CASPER — Twelve months after it was first unveiled to criticism from some faculty and broad support from across the state, UW’s “The World Needs More Cowboys” campaign is set for a nearly $1 million phase two effort this year to build on its recent success.
“We want to harness the energy of ‘The World Needs More Cowboys’ in a more deliberate way perhaps within the state and try to continue it,” said Chad Baldwin, UW’s spokesman and the school’s associate vice president for marketing. “I mean, among alumni, there’s great pride and excitement that it’s evoked.”
Baldwin and others in the university have heralded the campaign as a broad success. It won a handful of national awards earlier this year, and apparel bearing the slogan sold very quickly last summer. Kyle Moore, the university’s point man for enrollment, said the slogan also gets some credit for the school’s solid enrollment numbers for fall 2019.
But before it was announced, the slogan drew significant criticism from within the ranks of the faculty. Several called it sexist and emblematic of a certain strain of over-the-top masculinity, while others noted that it evoked images of “cowboys and Indians” and the bloody conquest of the American frontier. The controversy, which drew national attention and sparked pushback to the pushback, did little to slow the campaign, and indeed, UW’s board of trustees approved the slogan early.
Baldwin said last year and repeated in an interview Monday that the campaign is aimed at changing the traditional image of cowboy and is meant to be an inclusive, diverse effort.
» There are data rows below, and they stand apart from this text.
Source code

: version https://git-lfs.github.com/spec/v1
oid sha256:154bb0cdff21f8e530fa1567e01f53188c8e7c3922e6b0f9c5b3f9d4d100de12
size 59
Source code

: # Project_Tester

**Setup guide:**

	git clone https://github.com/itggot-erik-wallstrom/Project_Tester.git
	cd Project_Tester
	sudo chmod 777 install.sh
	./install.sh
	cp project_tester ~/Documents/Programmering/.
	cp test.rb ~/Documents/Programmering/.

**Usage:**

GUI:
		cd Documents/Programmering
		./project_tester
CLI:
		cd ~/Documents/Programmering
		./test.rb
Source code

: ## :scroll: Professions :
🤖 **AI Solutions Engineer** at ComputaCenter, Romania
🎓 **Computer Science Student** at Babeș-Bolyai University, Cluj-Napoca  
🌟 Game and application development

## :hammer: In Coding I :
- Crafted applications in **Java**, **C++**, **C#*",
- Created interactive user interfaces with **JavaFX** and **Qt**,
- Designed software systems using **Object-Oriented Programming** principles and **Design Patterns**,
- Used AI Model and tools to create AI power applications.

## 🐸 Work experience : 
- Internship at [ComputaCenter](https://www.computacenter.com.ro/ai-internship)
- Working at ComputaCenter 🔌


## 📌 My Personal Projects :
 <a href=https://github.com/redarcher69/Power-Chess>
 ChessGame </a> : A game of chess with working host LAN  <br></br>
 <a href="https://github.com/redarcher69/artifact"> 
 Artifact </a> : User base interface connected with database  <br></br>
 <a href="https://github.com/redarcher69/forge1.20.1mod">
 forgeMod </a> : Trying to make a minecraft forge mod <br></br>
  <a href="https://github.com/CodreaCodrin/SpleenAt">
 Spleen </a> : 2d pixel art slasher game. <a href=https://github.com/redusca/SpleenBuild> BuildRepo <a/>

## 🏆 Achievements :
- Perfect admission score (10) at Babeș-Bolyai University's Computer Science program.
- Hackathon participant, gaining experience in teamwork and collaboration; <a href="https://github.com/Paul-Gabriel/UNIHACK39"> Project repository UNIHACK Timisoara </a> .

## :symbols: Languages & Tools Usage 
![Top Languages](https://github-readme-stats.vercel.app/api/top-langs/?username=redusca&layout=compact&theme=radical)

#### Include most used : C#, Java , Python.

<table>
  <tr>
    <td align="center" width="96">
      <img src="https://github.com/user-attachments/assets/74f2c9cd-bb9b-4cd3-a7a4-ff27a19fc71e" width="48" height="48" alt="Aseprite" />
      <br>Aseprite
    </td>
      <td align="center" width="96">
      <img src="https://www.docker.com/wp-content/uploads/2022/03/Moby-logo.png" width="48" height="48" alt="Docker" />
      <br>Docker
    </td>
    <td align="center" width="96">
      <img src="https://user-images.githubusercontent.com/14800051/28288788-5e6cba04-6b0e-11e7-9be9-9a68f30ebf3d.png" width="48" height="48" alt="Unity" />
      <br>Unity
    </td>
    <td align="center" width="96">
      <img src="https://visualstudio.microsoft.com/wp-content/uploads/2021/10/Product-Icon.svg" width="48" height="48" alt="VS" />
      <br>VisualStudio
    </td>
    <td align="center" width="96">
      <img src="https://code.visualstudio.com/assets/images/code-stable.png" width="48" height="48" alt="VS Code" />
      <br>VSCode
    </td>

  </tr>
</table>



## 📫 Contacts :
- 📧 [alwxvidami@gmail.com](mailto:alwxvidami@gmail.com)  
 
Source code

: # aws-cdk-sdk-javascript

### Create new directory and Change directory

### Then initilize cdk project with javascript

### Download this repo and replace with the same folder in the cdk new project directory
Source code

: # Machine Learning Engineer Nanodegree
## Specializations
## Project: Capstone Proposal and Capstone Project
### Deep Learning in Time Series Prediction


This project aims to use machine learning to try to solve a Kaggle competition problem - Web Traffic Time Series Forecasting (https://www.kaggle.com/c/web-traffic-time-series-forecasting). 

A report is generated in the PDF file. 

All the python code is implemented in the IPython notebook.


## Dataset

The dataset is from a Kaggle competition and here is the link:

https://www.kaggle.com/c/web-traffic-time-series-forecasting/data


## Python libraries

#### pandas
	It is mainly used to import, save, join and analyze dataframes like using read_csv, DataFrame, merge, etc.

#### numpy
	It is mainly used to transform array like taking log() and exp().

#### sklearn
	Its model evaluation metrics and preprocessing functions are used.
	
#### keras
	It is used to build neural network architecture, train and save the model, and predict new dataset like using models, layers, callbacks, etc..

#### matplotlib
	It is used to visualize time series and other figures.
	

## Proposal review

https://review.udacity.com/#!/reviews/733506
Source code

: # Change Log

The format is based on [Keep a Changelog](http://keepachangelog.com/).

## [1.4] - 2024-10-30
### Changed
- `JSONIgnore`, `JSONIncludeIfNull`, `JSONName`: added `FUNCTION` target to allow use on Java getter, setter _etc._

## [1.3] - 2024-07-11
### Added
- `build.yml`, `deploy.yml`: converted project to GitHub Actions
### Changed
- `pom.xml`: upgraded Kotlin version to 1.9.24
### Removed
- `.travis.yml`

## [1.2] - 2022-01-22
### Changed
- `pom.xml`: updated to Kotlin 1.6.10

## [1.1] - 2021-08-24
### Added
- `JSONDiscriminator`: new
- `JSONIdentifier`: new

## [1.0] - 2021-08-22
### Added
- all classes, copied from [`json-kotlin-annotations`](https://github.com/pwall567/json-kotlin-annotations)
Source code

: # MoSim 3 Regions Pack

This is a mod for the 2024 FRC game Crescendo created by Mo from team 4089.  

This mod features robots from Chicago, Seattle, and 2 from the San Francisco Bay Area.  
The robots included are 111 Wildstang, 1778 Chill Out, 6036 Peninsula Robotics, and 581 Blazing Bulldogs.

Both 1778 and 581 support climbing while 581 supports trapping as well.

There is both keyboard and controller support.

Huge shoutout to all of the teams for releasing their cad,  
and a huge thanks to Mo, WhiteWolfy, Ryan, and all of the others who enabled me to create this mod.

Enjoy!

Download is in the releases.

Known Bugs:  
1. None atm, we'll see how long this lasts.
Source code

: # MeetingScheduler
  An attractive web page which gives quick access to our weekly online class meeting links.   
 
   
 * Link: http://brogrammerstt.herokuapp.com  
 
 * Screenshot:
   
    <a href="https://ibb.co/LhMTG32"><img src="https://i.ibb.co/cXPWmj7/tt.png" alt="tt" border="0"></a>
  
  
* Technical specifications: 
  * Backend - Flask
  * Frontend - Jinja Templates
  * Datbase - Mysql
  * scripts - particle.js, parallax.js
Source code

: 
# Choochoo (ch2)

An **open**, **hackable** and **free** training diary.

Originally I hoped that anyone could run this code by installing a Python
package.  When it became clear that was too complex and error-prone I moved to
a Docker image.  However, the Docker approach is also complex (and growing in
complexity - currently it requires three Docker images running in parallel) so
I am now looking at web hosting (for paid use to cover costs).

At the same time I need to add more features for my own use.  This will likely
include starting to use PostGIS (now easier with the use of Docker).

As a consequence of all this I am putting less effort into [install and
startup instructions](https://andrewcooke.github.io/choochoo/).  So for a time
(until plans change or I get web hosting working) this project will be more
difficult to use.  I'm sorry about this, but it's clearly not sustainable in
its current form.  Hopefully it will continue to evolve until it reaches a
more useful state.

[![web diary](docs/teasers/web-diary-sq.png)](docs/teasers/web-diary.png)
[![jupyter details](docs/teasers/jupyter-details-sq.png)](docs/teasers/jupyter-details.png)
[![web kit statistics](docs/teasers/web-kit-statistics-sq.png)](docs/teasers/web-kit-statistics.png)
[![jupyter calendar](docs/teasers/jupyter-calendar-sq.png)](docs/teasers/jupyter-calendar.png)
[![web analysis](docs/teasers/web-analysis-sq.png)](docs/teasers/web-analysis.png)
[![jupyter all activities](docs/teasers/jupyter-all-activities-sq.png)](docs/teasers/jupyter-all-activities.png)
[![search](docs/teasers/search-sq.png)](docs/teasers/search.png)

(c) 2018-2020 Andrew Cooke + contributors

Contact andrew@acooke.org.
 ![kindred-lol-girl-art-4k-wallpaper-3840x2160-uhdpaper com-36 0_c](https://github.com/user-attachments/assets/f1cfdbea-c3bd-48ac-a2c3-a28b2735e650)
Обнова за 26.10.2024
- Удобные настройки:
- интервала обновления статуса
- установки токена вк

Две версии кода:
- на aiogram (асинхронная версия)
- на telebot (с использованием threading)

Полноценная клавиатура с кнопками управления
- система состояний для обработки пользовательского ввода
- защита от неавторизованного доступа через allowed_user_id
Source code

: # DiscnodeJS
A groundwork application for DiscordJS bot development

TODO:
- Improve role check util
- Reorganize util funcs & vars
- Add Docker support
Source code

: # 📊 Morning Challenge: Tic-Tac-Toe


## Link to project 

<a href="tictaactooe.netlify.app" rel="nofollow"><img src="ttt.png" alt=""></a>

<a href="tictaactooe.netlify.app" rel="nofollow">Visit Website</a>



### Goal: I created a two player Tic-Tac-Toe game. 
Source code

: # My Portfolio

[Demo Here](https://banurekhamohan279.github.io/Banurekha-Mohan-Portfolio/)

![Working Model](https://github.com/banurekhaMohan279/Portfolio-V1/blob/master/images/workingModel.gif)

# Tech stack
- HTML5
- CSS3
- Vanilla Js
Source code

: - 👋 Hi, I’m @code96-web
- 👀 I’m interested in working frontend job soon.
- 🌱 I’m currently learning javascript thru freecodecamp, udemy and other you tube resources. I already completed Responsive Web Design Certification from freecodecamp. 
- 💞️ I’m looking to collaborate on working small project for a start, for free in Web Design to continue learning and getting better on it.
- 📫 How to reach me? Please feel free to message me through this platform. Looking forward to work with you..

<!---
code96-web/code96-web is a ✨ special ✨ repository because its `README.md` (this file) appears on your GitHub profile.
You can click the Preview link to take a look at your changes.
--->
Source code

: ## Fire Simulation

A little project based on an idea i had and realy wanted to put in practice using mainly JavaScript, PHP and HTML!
“Really, again, the heart of this is that a cowboy is not just the traditional view, that people who are part of the UW community are cowboys no matter their background, their gender, their ethnicity,” he said.
In this new phase, which will be launched and run over the next 12 months and has a budget of just shy of $1 million, the effort will be aimed more intensely at in-state students but will apply out of state, as well. Baldwin referenced the UW board’s decision last week to nearly quintuple need-based financial aid to Wyoming students.
Baldwin said much of the out-of-state phase of the campaign will be digital advertising, and the university is working with an Iowa-based consulting group to develop the exact targets for the ads. That marketing effort will include the slogan and the sub-slogans that were used last year.
That digital advertising will also be used in Wyoming, to target both traditional and nontraditional students.
Meanwhile, the school will begin holding events across several UW counties, Baldwin said. An effort to use student and alumni ambassadors — which Baldwin declined to describe — is also in the works. He described the events as “monthly,” so roughly half of Wyoming’s 23 counties may play host to the university.
“These events will be things we invite the public to, alumni, prospective students,” he said. “We’ll have new videos to show, alumni and student ambassadors that I mentioned before to talk to their local communities.”
He said the events will be somewhere between an informational session and the pep rallies held in Casper this year and last year. He said the events would likely have “some athletic presence.”
Baldwin noted that the slogan campaign and the outreach events are part of the university’s strategic plan goal to hit a certain enrollment benchmark over the next few years.
Asked if he had heard any concern about continuing the campaign for another year and expanding it, Baldwin said he hadn’t.
“That’s not to say everybody on campus loves it, but I think there’s a recognition by lots of people that there was widespread support in the state and out of state,” he said.
Ken Chestek, a UW law professor and the Faculty Senate chair, said he wasn’t aware that there would be another phase of the campaign and so he hadn’t spoken with any faculty about any concerns people may have with it. Another faculty member who spoke out against the slogan last year — and said she received widespread abuse because of her opposition — said she wasn’t aware there would be a second phase, wasn’t familiar with what this new effort would entail and thus declined to comment.